Critical Thinking: On Branching Narrative

Last time, I mused a bit on the concept of linearity versus openness in gaming. Today, I’d like to continue that line of thought, with a look at narrative paths in game design. See, I was reading an article the other day – an interview with TellTale Games – where it was revealed that they almost cut Clementine from The Walking Dead. If you’re among those who’ve played the game, I’m sure you’ll agree that it would have been a catastrophic choice which would have resulted in one of the best features of the game – one of the game’s sole driving factors – being absent.

It’s actually not going too far to say that The Walking Dead wouldn’t have been anywhere near as good without her. It simply wouldn’t have been the same – there really would have been no emotional investiture. None of the choices would have carried the same weight, none of the consequences would have had the same impact. Without Clementine there to rely on Lee – on the player – for safety and protection,without her to look up to him; his choices would have seemed more about self-interest than anything.  

For a game that carries with it such heavy undertones of redemption, that would have been tragic.


But we’re getting a bit off track. One of the main topics of this interview was the inherent danger in giving a player too many choices – in becoming obsessed with having an ‘open’ narrative. As I discussed last time, a truly open and free-choice game is virtually impossible. The medium simply doesn’t allow for it. As a result, there needs to be a limit. There needs to be a narrative guardrail, of sorts. If you don’t limit things, you eventually reach a point where you’ve become so obsessed with branches – so consumed with the idea of player agency – that you’ve diluted and sacrificed the integrity of your story. 
 
Telltale creative lead Jake Rodkin basically said as much in the interview. 

“I think with the idea of an interactive story it?s really, really easy to get fixated on branching the narrative just for the sake of having more branches,” explained Rodkin.” You can spend forever coming up with cool ways to branch a story and lose sight of what makes the choices that you?re branching have resonance in the first place, which is the context that?s built up before the choice is made?the reason that a player is actually making a choice. It turns out that you can branch your narrative all you want, and that doesn?t make your narrative any more meaningful if the act of actually making those choices have no meaning.?
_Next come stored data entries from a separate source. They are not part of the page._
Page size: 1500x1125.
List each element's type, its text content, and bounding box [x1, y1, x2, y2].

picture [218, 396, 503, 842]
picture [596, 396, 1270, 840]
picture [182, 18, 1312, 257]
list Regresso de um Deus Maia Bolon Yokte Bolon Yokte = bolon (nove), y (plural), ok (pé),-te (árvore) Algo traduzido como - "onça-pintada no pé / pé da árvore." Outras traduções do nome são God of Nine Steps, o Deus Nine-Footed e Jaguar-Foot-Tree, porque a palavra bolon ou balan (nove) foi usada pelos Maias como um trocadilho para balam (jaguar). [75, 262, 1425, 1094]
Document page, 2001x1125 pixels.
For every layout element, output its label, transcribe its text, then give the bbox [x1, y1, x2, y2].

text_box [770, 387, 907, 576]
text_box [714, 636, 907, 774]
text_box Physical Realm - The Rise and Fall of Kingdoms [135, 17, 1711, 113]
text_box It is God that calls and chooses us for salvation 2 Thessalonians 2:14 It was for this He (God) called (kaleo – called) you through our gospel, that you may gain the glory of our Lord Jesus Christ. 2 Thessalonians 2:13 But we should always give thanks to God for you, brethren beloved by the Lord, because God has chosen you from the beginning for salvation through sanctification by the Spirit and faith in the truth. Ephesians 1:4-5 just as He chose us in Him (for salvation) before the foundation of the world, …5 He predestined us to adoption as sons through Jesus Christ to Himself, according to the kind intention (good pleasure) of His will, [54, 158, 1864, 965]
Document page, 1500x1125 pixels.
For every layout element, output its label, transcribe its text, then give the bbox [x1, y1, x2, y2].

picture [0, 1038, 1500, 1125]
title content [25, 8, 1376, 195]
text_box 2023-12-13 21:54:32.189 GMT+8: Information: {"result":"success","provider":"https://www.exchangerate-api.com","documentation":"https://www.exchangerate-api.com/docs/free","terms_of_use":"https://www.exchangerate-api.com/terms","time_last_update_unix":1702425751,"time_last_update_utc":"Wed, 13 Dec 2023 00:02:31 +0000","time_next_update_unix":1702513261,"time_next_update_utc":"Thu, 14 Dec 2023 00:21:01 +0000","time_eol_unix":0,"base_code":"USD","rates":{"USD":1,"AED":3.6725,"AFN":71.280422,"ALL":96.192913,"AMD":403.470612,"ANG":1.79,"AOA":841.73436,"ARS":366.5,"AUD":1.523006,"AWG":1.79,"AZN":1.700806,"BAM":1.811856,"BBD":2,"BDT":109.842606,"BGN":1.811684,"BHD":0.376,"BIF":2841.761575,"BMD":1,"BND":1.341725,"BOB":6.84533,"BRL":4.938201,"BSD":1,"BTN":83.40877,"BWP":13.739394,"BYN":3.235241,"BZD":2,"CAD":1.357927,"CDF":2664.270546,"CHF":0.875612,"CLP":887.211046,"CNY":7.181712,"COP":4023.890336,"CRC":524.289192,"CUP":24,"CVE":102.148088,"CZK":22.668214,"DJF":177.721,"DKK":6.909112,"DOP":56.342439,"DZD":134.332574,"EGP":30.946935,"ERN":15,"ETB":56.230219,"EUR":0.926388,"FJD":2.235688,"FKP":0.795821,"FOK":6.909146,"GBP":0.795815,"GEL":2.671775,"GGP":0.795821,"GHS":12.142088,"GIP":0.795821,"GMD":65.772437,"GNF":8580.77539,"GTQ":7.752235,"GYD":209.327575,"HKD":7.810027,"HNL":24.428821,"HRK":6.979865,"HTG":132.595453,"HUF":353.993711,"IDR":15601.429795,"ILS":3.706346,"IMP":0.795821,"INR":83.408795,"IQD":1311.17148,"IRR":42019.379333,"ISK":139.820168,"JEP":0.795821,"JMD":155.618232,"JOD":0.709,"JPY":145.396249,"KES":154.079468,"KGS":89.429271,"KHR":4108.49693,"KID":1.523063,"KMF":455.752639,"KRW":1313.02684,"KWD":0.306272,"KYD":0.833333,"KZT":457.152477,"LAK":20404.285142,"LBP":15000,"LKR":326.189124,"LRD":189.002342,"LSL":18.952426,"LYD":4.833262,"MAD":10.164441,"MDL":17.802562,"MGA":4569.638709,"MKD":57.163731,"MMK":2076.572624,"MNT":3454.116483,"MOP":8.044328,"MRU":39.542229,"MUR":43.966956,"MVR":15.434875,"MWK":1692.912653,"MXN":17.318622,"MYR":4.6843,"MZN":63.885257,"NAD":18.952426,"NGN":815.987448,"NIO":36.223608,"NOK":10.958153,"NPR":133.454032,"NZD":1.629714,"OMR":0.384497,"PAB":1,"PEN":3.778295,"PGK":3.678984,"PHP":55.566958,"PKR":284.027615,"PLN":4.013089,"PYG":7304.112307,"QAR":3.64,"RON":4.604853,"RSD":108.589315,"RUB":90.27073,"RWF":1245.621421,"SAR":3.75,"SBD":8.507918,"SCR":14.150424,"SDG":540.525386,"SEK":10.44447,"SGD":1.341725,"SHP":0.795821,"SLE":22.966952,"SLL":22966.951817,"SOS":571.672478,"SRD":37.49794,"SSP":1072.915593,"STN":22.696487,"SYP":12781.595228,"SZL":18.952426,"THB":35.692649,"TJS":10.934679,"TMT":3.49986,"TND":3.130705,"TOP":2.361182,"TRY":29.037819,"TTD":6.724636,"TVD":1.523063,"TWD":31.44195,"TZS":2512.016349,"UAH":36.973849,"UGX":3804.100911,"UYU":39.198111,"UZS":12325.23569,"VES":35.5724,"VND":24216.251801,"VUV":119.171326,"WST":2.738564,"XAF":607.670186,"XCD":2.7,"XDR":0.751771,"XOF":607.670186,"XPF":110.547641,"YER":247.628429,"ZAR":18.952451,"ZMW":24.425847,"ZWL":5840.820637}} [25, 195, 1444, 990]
That’s what Clementine added to The Walking Dead more than anything: she gave the choices made by the player actual meaning. They weren’t just a series of arbitrary decisions forced on Lee, nor were they simply added forks in a plot-driven railroad. The addition of a father-daughter dynamic to Lee’s story caused the player to actually feel a connection to the narrative. They weren’t simply tromping along the road, not bothering to look at the scenery and moving from one choice to the next- they were actually thinking about how each decision would impact Clementine, and whether or not she’d be harmed. 

In short, the players were actually invested in securing Clementine’s well-being. 


That, I think, is what a lot of narratives lack these days, just as its what’s lacking in the vast majority of moral choice systems: meaning and emotional investment. You can add all the little decisions you want, you can add a flashy karma meter and have NPCs respond to every move a character makes, but at the end of the day, if the player doesn’t give a damn about their choices, none of this matters. 

If you just present a black-and-white choice to them and simply inform them that one path is good; the other, without explaining why – without making them care – it doesn’t matter how deep and driven your story is, it doesn’t matter how many choices you give your players, or how many dilemmas they have to soldier through. You can give them a million, billion choices, and they still aren’t likely to pay your story much mind. If, however, you do something to make them care – if you get the emotionally invested – even a simple fork in the road can be one of the most memorable, meaningful choices they’ll ever make.